As factors constraining labor supply, including worries over health and childcare, recede, that figure should rise, said Kathy Bostjancic of Oxford Economics. She projects a return to about 63% by the end of next year.
But the jobs recovery may not be even across sectors, she said, with automation and other factors allowing some industries to permanently get by with fewer workers.
"The longer it takes for supply/demand balances to align better, perhaps the more employers rely on automation to fill the labor demand needs in certain sectors," she said.
Such a development would mean higher productivity growth, if overall economic output stays on its blistering trajectory of well-above trend growth for this year and next. But it also suggests lower inflation, which all things equal moves opposite to productivity, falling when productivity growth rises.
That in turn could complicate matters for policymakers at the U.S. central bank, who have to figure out how to calibrate policy to engineer both maximum employment and stable inflation at 2%.
One bright spot in the June jobs report was the rise in labor force participation among those aged 25 to 54, a group unlikely to retire and in the prime of their working years. That jumped to 81.7%, from 81.3% in May, though is still down from the 82.9% level in February 2020.

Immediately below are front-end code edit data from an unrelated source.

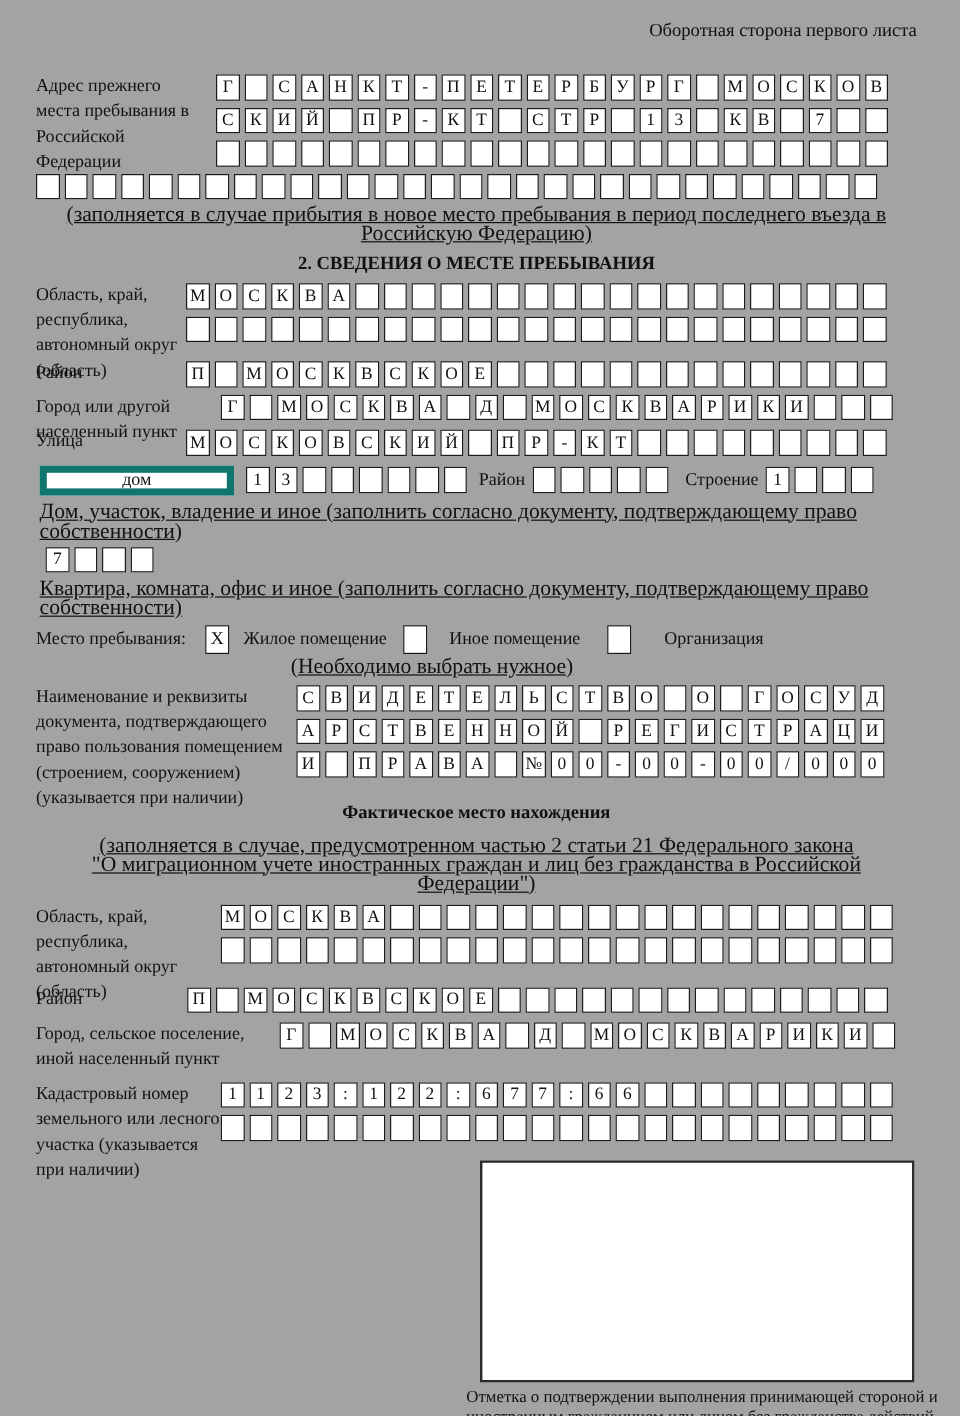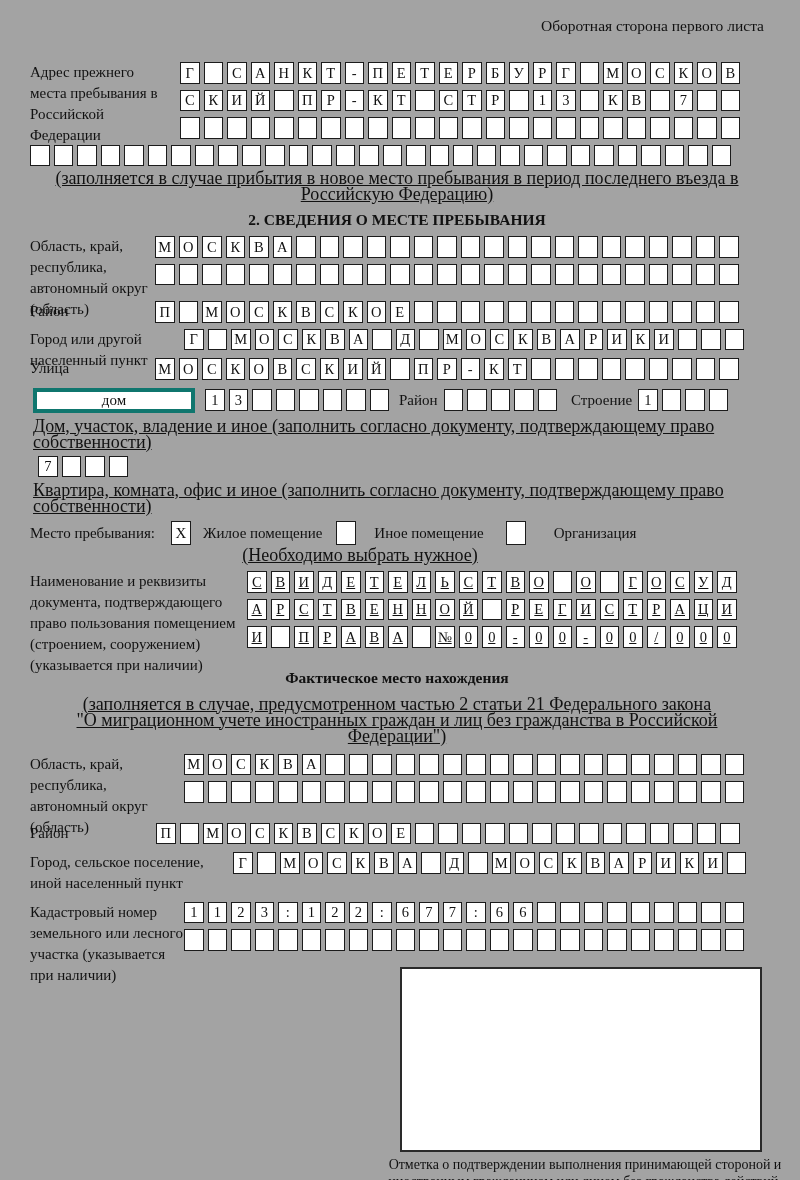--- a/index.html
+++ b/index.html
@@ -21,21 +21,21 @@
     box-sizing:border-box;flex:0 0 19.5px;width:19.5px;height:21.5px;
     border:1.8px solid #1b1b1b;display:flex;align-items:center;justify-content:center;
     font-size:14.5px;line-height:1;background:#fff;
   }
   .pl150{padding-left:150px}.pl125{padding-left:125px}.pl154{padding-left:154px}
   .pl217{padding-left:217px}.pl203{padding-left:203px}.pl126{padding-left:126px}
   .lw140{width:140px}.lw120{width:120px}.lw150{width:150px}
   .lw212{width:212px}.lw196{width:196px}.lw162{width:162px}
   .inline-row{display:flex;align-items:center;}
   .wide-box{
-    box-sizing:border-box;border:4px solid #0f766e;height:25px;
+    box-sizing:border-box;border:6px solid #0f766e;height:25px;
     display:flex;align-items:center;justify-content:center;font-size:15px;background:#fff;
   }
   .dom-box{width:162px;margin-left:3px;}
   .kv-box{width:203px;margin-left:3px;}
   .seg-label{font-size:15px;line-height:25px;}
   .checkbox{
     box-sizing:border-box;width:20px;height:24px;border:1.8px solid #1b1b1b;
     display:flex;align-items:center;justify-content:center;font-size:15px;background:#fff;
   }
   .mesto-label{font-size:15px;line-height:24px;}
@@ -369,21 +369,21 @@
     <span class="mesto-label">Место пребывания:</span>
     <div class="checkbox" style="margin-left:16px;">X</div>
     <span class="mesto-label" style="margin-left:12px;">Жилое помещение</span>
     <div class="checkbox" style="margin-left:14px;"></div>
     <span class="mesto-label" style="margin-left:18px;">Иное помещение</span>
     <div class="checkbox" style="margin-left:22px;"></div>
     <span class="mesto-label" style="margin-left:28px;">Организация</span>
   </div>
   <div class="note" style="margin-left:185px;width:290px;text-align:center;margin-top:2px;">(Необходимо выбрать нужное)</div>
 
-  <div class="field pl217" style="margin-top:8px;text-decoration:underline;">
+  <div class="field pl217" style="margin-top:8px;">
     <div class="flabel lw212">Наименование и реквизиты документа, подтверждающего право пользования помещением (строением, сооружением) (указывается при наличии)</div>
     <div class="rows">
       <div class="cell-row">
           <span class="cell">С</span>
           <span class="cell">В</span>
           <span class="cell">И</span>
           <span class="cell">Д</span>
           <span class="cell">Е</span>
           <span class="cell">Т</span>
           <span class="cell">Е</span>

"That bodes well for employment returning closer to or eventually above pre-pandemic levels if the increase continues, as I think it will," said Roberto Perli of Cornerstone Macro, though extended unemployment benefits as well as automation and fear of infection could factor in, he said. "In the end, I’m sure that post-pandemic some sectors will perform a lot better than others in terms of jobs."
With much of the job growth in lower-wage sectors like restaurants, the latest data may raise questions about the trajectory of household spending, a mainstay of the U.S. economy.
For now, that won't matter much, given the high level of household savings accumulated from government aid and built-up savings among higher-income families who couldn't use their money on travel and leisure while the pandemic was raging.
"It would be a drag on consumption later on, after excess savings are exhausted, if employment stayed below pre-pandemic for long," Perli said.